§ Requirement:
Exactly as written, repeat all of the records below.
(Record extracts Opens)
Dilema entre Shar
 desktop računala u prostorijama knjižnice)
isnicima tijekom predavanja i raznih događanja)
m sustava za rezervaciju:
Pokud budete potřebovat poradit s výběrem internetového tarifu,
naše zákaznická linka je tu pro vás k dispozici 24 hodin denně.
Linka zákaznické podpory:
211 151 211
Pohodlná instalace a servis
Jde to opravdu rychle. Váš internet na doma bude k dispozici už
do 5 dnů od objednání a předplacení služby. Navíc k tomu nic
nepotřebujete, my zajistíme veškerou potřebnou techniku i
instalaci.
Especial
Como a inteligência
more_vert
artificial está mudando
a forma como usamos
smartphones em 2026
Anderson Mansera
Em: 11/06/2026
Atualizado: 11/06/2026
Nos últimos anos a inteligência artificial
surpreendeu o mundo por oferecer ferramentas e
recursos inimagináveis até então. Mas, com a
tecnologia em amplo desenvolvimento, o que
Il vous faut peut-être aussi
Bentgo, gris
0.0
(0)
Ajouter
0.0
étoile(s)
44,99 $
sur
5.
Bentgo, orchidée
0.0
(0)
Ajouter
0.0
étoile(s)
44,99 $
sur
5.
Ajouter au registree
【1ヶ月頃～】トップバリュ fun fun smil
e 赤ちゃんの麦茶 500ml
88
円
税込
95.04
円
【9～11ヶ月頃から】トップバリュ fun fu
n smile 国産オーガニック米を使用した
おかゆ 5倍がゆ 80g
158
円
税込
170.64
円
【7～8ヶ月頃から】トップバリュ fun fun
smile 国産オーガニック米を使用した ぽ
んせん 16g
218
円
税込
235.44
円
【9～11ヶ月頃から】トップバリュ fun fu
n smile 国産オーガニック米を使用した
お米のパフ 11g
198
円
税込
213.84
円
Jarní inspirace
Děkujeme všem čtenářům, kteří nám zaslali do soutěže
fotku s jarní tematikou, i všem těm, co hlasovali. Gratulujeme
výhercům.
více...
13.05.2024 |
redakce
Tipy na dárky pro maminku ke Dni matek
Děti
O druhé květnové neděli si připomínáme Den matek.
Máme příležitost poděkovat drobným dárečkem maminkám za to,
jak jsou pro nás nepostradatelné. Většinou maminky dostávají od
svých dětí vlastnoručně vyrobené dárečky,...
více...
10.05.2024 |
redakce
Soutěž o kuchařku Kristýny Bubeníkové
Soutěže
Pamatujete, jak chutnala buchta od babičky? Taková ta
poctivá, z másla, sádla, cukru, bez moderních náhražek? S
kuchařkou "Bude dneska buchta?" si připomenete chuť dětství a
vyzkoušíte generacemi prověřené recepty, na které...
(Record extracts Closes)
§ Reply to the exercise:
Dilema entre Shar
 desktop računala u prostorijama knjižnice)
isnicima tijekom predavanja i raznih događanja)
m sustava za rezervaciju:
Pokud budete potřebovat poradit s výběrem internetového tarifu,
naše zákaznická linka je tu pro vás k dispozici 24 hodin denně.
Linka zákaznické podpory:
211 151 211
Pohodlná instalace a servis
Jde to opravdu rychle. Váš internet na doma bude k dispozici už
do 5 dnů od objednání a předplacení služby. Navíc k tomu nic
nepotřebujete, my zajistíme veškerou potřebnou techniku i
instalaci.
Especial
Como a inteligência
more_vert
artificial está mudando
a forma como usamos
smartphones em 2026
Anderson Mansera
Em: 11/06/2026
Atualizado: 11/06/2026
Nos últimos anos a inteligência artificial
surpreendeu o mundo por oferecer ferramentas e
recursos inimagináveis até então. Mas, com a
tecnologia em amplo desenvolvimento, o que
Il vous faut peut-être aussi
Bentgo, gris
0.0
(0)
Ajouter
0.0
étoile(s)
44,99 $
sur
5.
Bentgo, orchidée
0.0
(0)
Ajouter
0.0
étoile(s)
44,99 $
sur
5.
Ajouter au registree
【1ヶ月頃～】トップバリュ fun fun smil
e 赤ちゃんの麦茶 500ml
88
円
税込
95.04
円
【9～11ヶ月頃から】トップバリュ fun fu
n smile 国産オーガニック米を使用した
おかゆ 5倍がゆ 80g
158
円
税込
170.64
円
【7～8ヶ月頃から】トップバリュ fun fun
smile 国産オーガニック米を使用した ぽ
んせん 16g
218
円
税込
235.44
円
【9～11ヶ月頃から】トップバリュ fun fu
n smile 国産オーガニック米を使用した
お米のパフ 11g
198
円
税込
213.84
円
Jarní inspirace
Děkujeme všem čtenářům, kteří nám zaslali do soutěže
fotku s jarní tematikou, i všem těm, co hlasovali. Gratulujeme
výhercům.
více...
13.05.2024 |
redakce
Tipy na dárky pro maminku ke Dni matek
Děti
O druhé květnové neděli si připomínáme Den matek.
Máme příležitost poděkovat drobným dárečkem maminkám za to,
jak jsou pro nás nepostradatelné. Většinou maminky dostávají od
svých dětí vlastnoručně vyrobené dárečky,...
více...
10.05.2024 |
redakce
Soutěž o kuchařku Kristýny Bubeníkové
Soutěže
Pamatujete, jak chutnala buchta od babičky? Taková ta
poctivá, z másla, sádla, cukru, bez moderních náhražek? S
kuchařkou "Bude dneska buchta?" si připomenete chuť dětství a
vyzkoušíte generacemi prověřené recepty, na které...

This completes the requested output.